### [DOCUMENT SECTION]
***SPOILERS*** This is a review of a well-earned series finale, so if I even have to say it, please watch the entire series before proceeding. It has one of my favorite first seasons of this past decade. Carrie & Brody, man. Episode 7: “The Weekend” is all I have to say about that. And, if you’re feeling frisky, interpolate the 19 episodes of My So Called Life with the first two seasons as a possibly imagined flashback. But what follows is about the very very last episode of the series. And I don’t want to ruin it for anyone. So. Watch Homeland.
It’s important to keep in mind that this narrative is a composition. From all the free jazz improvisation — remember from Season One, Carrie Mathison’s (Claire Danes) favorite album is “Monk’s Dream” — all the way to Kamasi Washington showing up in the epilogue, it’s easy to feel like the writers, and Carrie, are making this up as they go along. That we open with Nicholas Brody’s (Damian Lewis) confession tape he recorded before almost suicide-bombing the vice-president just as a weak attempt at bookending the series…
Before the finale aired, I was definitely wondering if he or poor Franny (Claire & McKenna Keane) was even going to rate a mention, so it was very cool to open with that tape, hearkening all the way back to the first season finale in 2012. Carrie is driving to Saul Berenson’s (Mandy Patinkin) and remembering Brody’s confession before he went to suicide-bomb the vice-president, which was thematically cool, but I couldn’t decide what narrative purpose it was serving besides reminding us that this was the love of her life/father of her child/she probably still thinks about him every day, that sort of thing. Let’s look at the content of what he said eight years ago:
“By the time you watch this, you will have read a lot of things about me. About what I have done. That’s why I wanted to explain myself. So that you’ll know the truth.”
She remembers these words, then we head on into the finale action and it doesn’t seem like it ever connects up with the present-day action. And it doesn’t until the epilogue reveal. But first, a few words about how we get there.
I was definitely concerned a couple of times that this thing was going to run off the rails here in the final minutes. I mean, they did a great job of writing themselves into a corner with the final cliffhanger to “Kill Saul,” but it left a ridiculous amount of heavy lifting to be able to satisfactorily resolve that ultimate escalation and betrayal.

### [THE DATA]
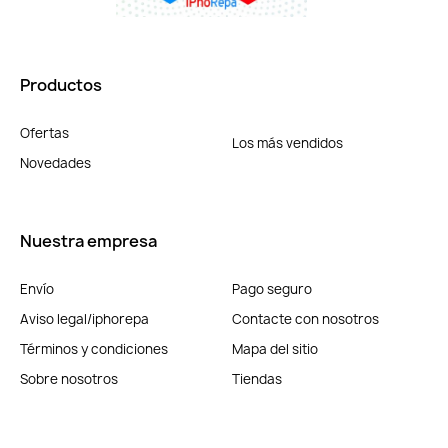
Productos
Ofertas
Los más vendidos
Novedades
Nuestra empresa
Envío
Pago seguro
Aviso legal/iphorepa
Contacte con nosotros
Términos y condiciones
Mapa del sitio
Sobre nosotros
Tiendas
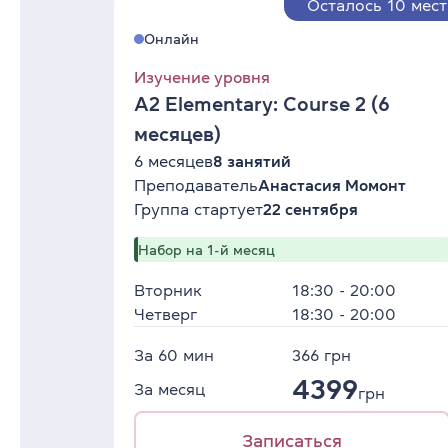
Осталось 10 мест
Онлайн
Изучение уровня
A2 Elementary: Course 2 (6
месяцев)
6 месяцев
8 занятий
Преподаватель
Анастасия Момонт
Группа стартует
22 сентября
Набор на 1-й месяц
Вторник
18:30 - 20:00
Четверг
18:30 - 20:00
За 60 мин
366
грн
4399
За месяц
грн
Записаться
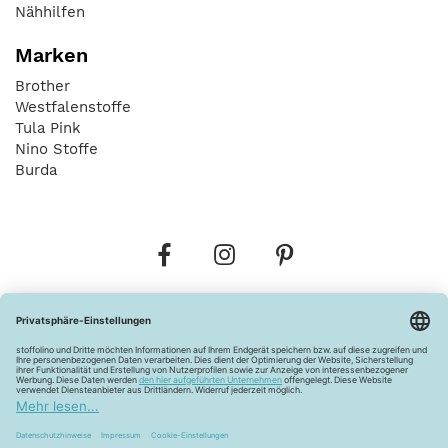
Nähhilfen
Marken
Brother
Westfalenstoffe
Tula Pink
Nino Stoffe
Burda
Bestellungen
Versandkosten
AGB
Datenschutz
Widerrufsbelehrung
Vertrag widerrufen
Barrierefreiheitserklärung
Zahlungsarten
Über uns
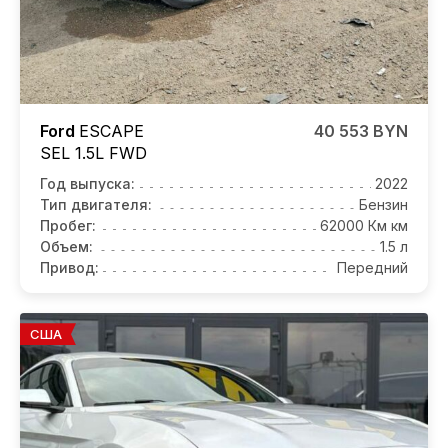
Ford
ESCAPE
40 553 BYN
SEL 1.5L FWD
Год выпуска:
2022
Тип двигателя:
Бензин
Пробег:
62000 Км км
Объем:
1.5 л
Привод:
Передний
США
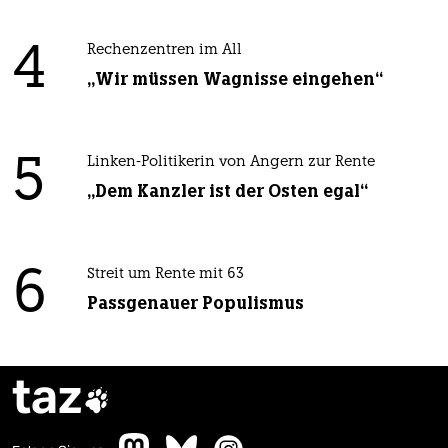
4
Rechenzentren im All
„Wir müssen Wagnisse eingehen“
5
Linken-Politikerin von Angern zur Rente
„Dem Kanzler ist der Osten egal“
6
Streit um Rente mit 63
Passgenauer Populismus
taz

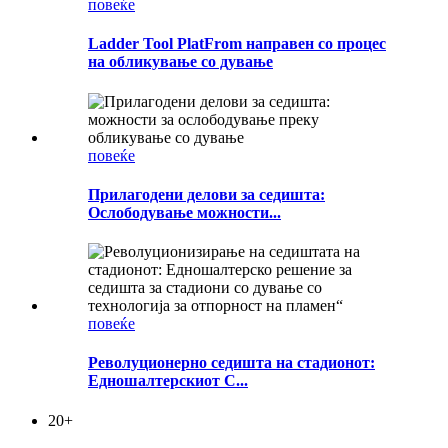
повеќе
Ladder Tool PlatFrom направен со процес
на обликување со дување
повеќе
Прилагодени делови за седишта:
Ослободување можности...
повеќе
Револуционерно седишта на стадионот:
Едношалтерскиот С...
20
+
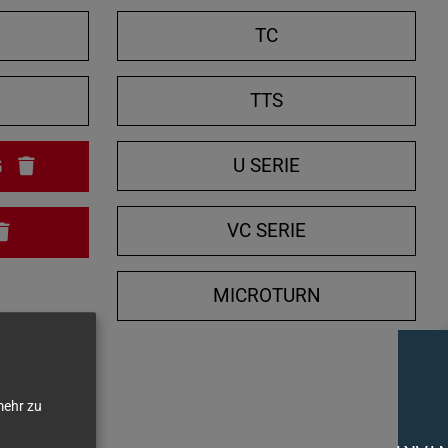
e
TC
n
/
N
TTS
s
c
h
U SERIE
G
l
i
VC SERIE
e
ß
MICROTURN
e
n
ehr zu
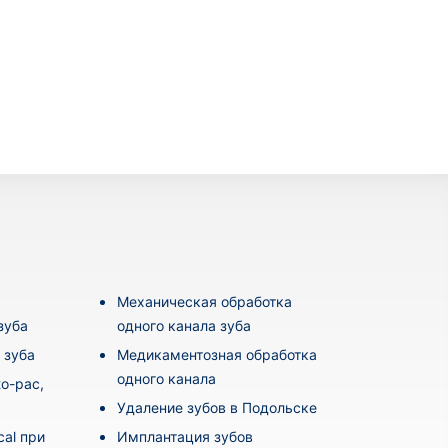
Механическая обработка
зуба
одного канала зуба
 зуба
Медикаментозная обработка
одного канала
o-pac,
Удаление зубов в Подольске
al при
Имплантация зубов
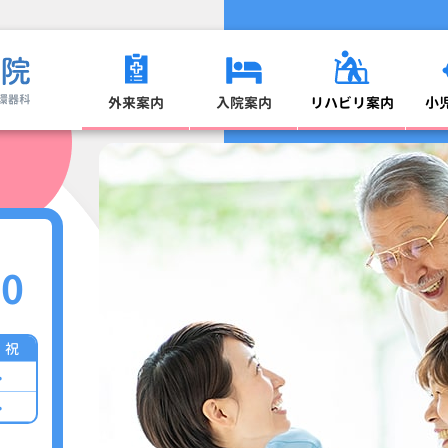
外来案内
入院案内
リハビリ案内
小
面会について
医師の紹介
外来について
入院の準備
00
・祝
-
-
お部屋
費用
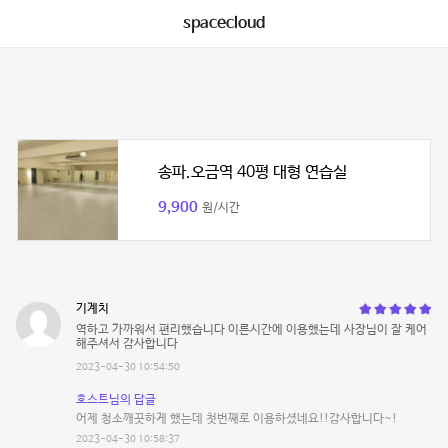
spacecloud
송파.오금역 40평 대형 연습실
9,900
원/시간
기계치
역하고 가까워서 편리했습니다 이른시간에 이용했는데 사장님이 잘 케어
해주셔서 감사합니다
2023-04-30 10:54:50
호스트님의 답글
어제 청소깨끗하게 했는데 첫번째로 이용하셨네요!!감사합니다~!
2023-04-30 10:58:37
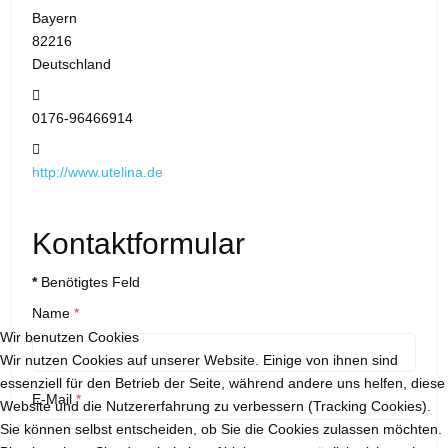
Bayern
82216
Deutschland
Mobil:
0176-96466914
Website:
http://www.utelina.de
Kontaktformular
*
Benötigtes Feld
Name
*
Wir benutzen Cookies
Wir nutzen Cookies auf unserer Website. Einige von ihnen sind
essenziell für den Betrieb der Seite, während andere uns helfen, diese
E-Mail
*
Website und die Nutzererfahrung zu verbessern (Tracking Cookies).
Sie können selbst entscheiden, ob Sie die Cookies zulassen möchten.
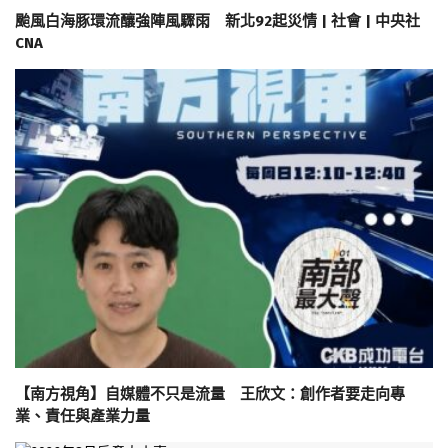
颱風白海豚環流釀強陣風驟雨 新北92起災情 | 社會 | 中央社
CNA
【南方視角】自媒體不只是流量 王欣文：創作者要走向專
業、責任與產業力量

### [WORK REQUIRED]
Transcribe, word for word, the stretch of the Homeland finale review from "She remembers these" through "escalation and betrayal.". The items come from a different source than the review.

### [REPLY TO THE TASK]
She remembers these words, then we head on into the finale action and it doesn’t seem like it ever connects up with the present-day action. And it doesn’t until the epilogue reveal. But first, a few words about how we get there.
I was definitely concerned a couple of times that this thing was going to run off the rails here in the final minutes. I mean, they did a great job of writing themselves into a corner with the final cliffhanger to “Kill Saul,” but it left a ridiculous amount of heavy lifting to be able to satisfactorily resolve that ultimate escalation and betrayal.